As of today, the Vikings are franchise free agents and do not have a home stadium. Their lease at the Metrodome has no more games remaining. If he chose to, owner Zygi Wilf could entertain offers from Los Angeles or other locales about moving the franchise. But Lester Bagley, vice president of stadium development/public affairs, indicated Sunday that Wilf isn't prepared to do that. "It's no secret that we have been contacted by other communities," Bagley said. "But we've told them that we're encouraged, we're hopeful, we're in position to get it done in Minnesota. That has been our response." Justified or not, there appears to be significant optimism that a deal to build a stadium either in suburban Arden Hills or downtown Minneapolis will get done this year. But it could be awhile before the Vikings know whether they'll be playing in the Metrodome in 2012 or at the University of Minnesota's outdoors TCF Bank Stadium. Playing outdoors in Minnesota, even for a few years, would require some level of shift in roster-building philosophy.
I used to bang the drum regularly for the Vikings to shift their committee leadership structure to a more vertical arrangement, with one person either the general manager or coach ultimately responsible for the football operations. I piped down when it became clear that Wilf favored the committee and wasn't interested in a change. To be fair, I'm not sure I blame the Vikings' style of leadership for their 9-23 record the past two seasons. One person can make bad decisions just as easily as three people can. The Star Tribune's Sid Hartman reported that Wilf might promote vice president of personnel Rick Spielman into a traditional general manager's role. Hopefully Wilf will think that one through first. That's nothing against Spielman. I'm just not sure that promoting one angle of the Triangle of Authority will mean anything in practice. If Spielman were truly to have a general manager's powers, Wilf will have started him off with a coach he didn't hire. The only way to do the traditional vertical structure the right way is to identify the top authority first and then give him the opportunity to hire the people who will work for him.
Coach Leslie Frazier said Sunday that the Vikings will go into the offseason with Christian Ponder as their No. 1 quarterback, but that "all players" must compete for their jobs in training camp. I wouldn't expect anything different, considering Ponder was the No. 12 overall pick of the 2011 draft and began his rookie season behind on the development scale because of the lockout. Backup Joe Webb was more effective in moving the ball over the past month, but Sunday's game demonstrated why there are split opinions about his aptitude as a long-term starter. As athletic as he is, Webb must limit the plays in which he floats in the backfield, runs away from pass rushers and then throws madly downfield. It's nice to have that option, but in general those are low-percentage throws that can also lead to big yardage losses either through sacks or holding penalties by offensive linemen who can't stay on their blocks that long. If Webb truly wants to challenge for the job, he needs to master the drop-step-throw portion of being an NFL quarterback.
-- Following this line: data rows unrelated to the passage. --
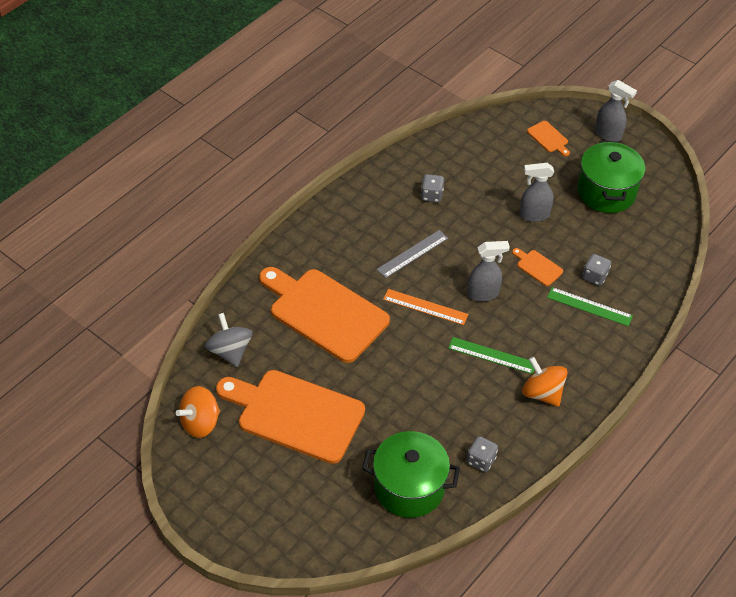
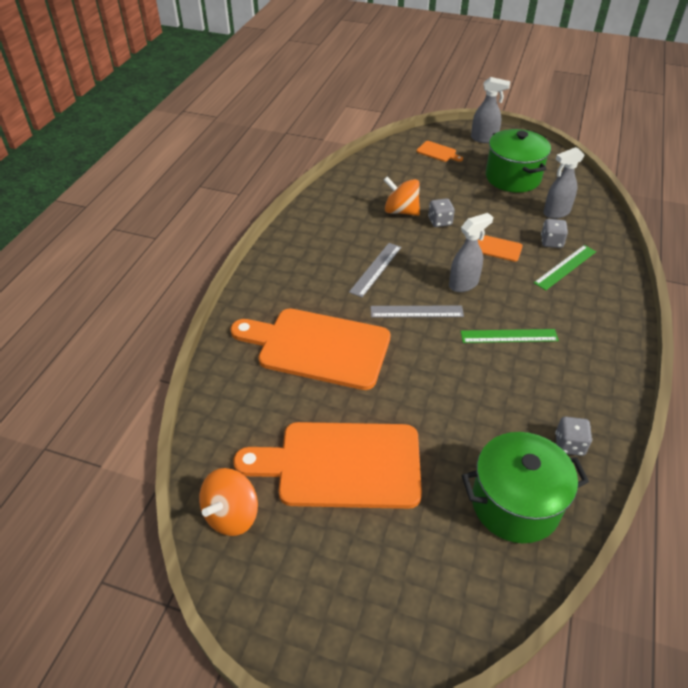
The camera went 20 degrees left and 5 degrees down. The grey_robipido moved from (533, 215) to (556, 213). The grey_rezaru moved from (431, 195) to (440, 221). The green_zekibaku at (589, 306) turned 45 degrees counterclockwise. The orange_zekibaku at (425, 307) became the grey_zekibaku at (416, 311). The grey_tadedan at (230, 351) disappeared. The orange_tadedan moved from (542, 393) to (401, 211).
And here is one issue I still don't get:
It's not yet clear what the Vikings will do with defensive coordinator Fred Pagac, whose demise has been rumored, but Pro Bowl defensive end Jared Allen unexpectedly has come to Pagac's defense the past two days. Allen credited Pagac for some blitz packages that helped free him up for a 3 1/2-sack day against the Bears, and on Monday he told reporters that he wants Pagac to return and will "fight" for that to happen. Allen could have some personal reasons for that support, especially if Pagac's continued employment would preserve the 4-3 scheme that Allen thrives in, but it also suggests there could be more to blame with the Vikings' defensive problems than simply the coordinator.